# DTM Red Bull Ring: Audi vs. Mercedes Following On-Track Slugfest



## [email protected] (Apr 9, 2004)

Anyone catch this at Red Bull Ring last weekend? While I don't think the move was cool on Audi's part, it sort of fits the tone Mercedes is known for. Also, Ullrich is always mic'ed so you're going to hear whatever he says, even when he loses his patience. Whether or not Scheider heard him is more of a question. Scheider says he didn't and Ullrich says his radio only goes to the teams while the teams manages the drivers.

Any thoughts?


----------



## FastEddie7 (Aug 23, 2012)

My thoughts are its racing. Wickens was braking in front of Timo so Pasco could get by and started the initial "war". Whether Timo purposefully bumped both can be debated. IMO Timo meant to bump Wickens, and Pasco just so happened to be a casualty. The previous corner you can see both Wickens and Pasco intentionally block out Timo, Pasco even ends up hitting Wickens in order to do so. SO if dirty driving is going to be blamed it can start there. I believe Timo was just playing the game Mercerdes started. Dont start a war and cry about it when someone retaliates.

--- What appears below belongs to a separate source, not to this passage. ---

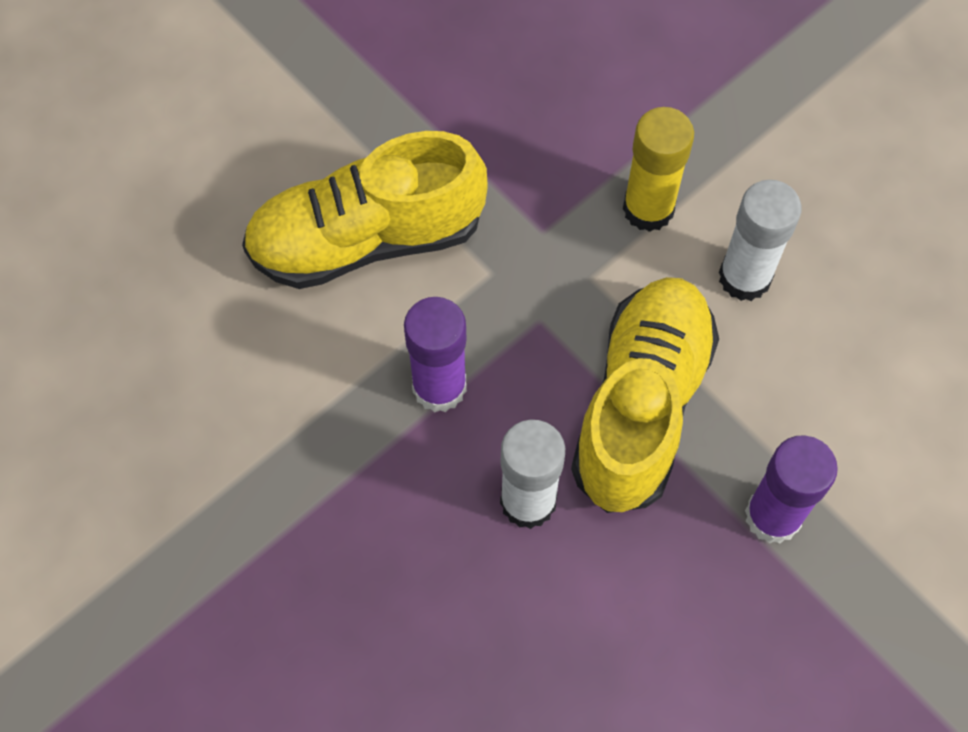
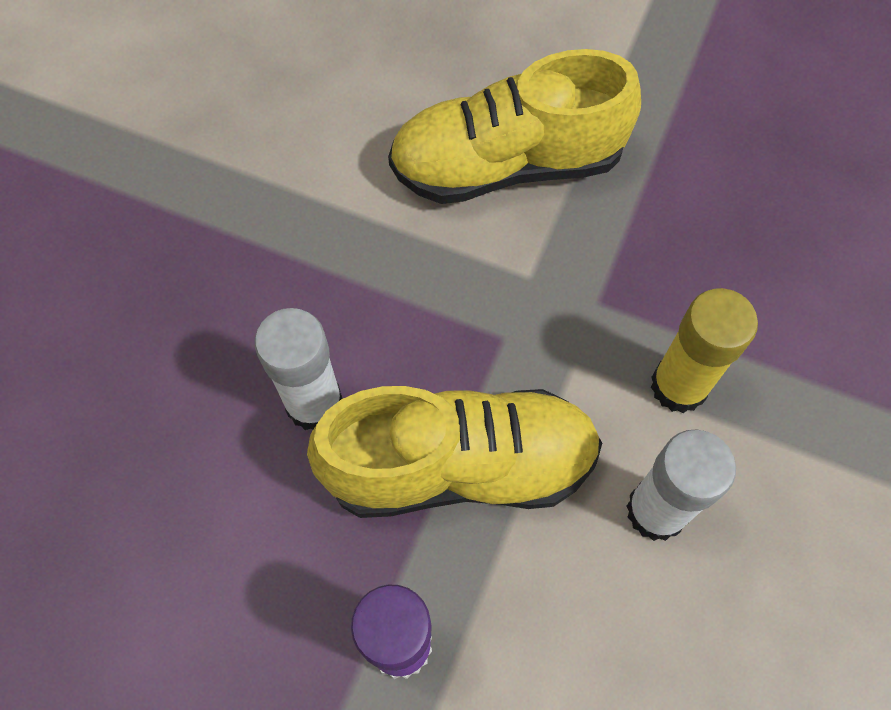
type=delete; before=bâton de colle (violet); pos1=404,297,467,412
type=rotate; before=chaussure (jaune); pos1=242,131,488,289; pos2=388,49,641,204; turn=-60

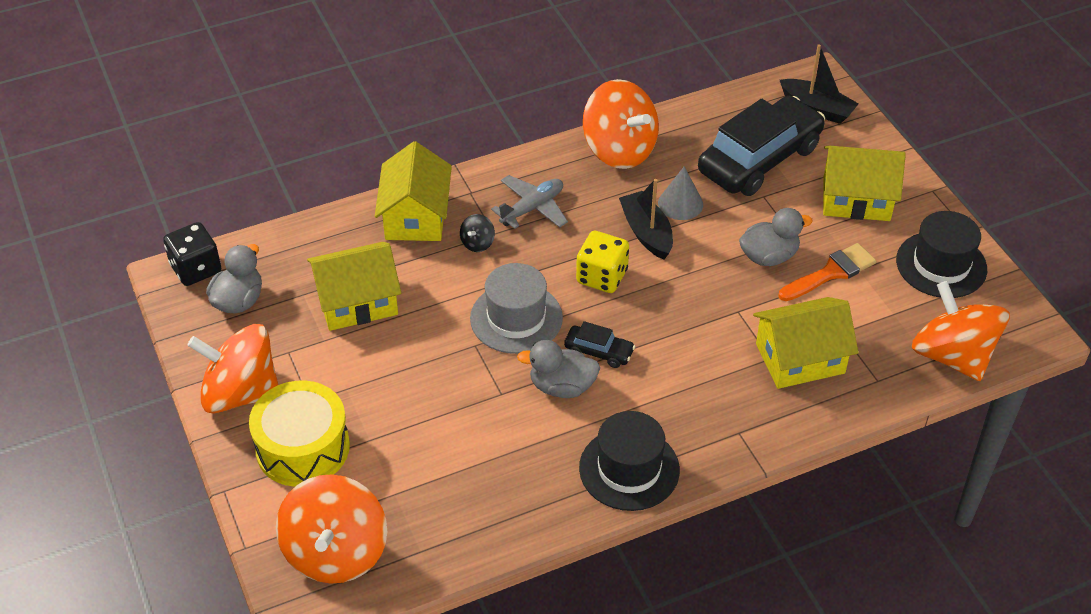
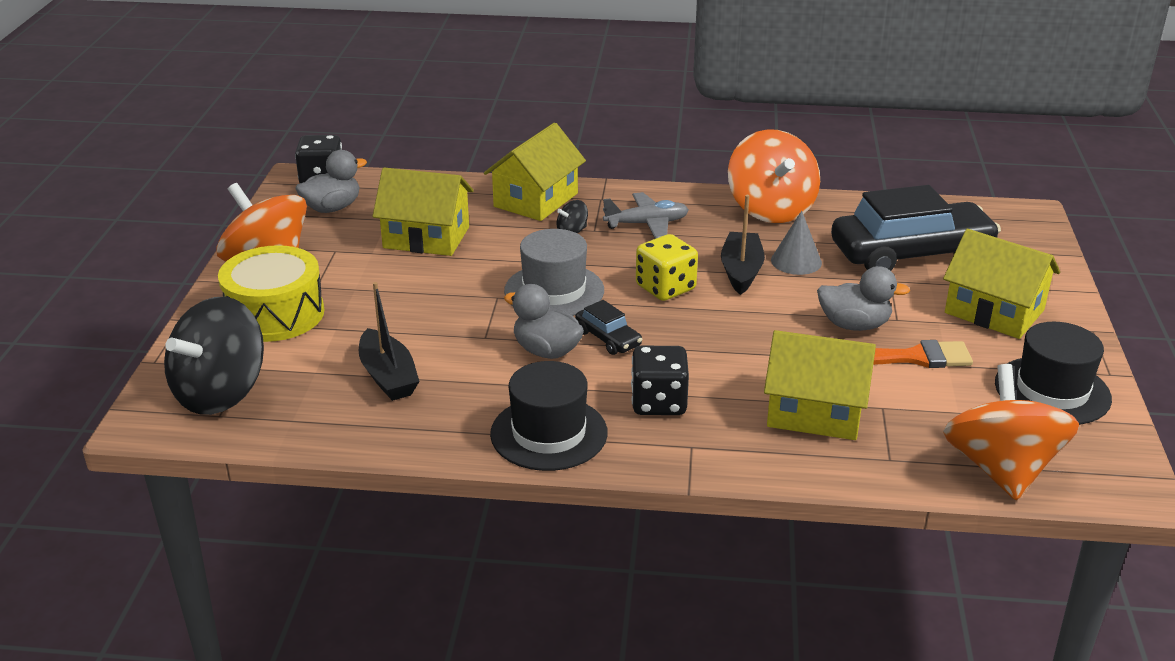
type=insert; after=dé (noir); pos2=631,346,689,415
type=move; before=bateau (noir); pos1=780,44,859,124; pos2=359,282,420,401
type=recolor; before=toupie (orange); after=toupie (noir); pos1=276,474,387,584; pos2=164,297,264,415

Also, if it wasn't for Ullrich saying on air to run them off the track i don't see how anyone could DQ Timo. The track was awful and by the end of the race NUMEROUS cars were flying off the road with no one pressuring them. Timo was clearly on the brakes before the contact so whether the contact could be blamed on purpose or weather conditions would be impossible. The only reason they can and did DQ him would be Ullrich and his statement. One more point would be look at Timo's front end. Hardly any damage (if any at all). If it was really malicious i think there would have been more damage. To me Timo was being just as aggressive as they were. They just have their panties in a bunch because the points leader didnt finish.

However with all this said, it was good racing and this type of stuff happens all the time. Cant wait to watch the next one.


----------



## [email protected] (Apr 9, 2004)

FastEddie7 said:


> My thoughts are its racing. Wickens was braking in front of Timo so Pasco could get by and started the initial "war". Whether Timo purposefully bumped both can be debated. IMO Timo meant to bump Wickens, and Pasco just so happened to be a casualty. The previous corner you can see both Wickens and Pasco intentionally block out Timo, Pasco even ends up hitting Wickens in order to do so. SO if dirty driving is going to be blamed it can start there. I believe Timo was just playing the game Mercerdes started. Dont start a war and cry about it when someone retaliates.
> 
> Also, if it wasn't for Ullrich saying on air to run them off the track i don't see how anyone could DQ Timo. The track was awful and by the end of the race NUMEROUS cars were flying off the road with no one pressuring them. Timo was clearly on the brakes before the contact so whether the contact could be blamed on purpose or weather conditions would be impossible. The only reason they can and did DQ him would be Ullrich and his statement. One more point would be look at Timo's front end. Hardly any damage (if any at all). If it was really malicious i think there would have been more damage. To me Timo was being just as aggressive as they were. They just have their panties in a bunch because the points leader didnt finish.
> 
> However with all this said, it was good racing and this type of stuff happens all the time. Cant wait to watch the next one.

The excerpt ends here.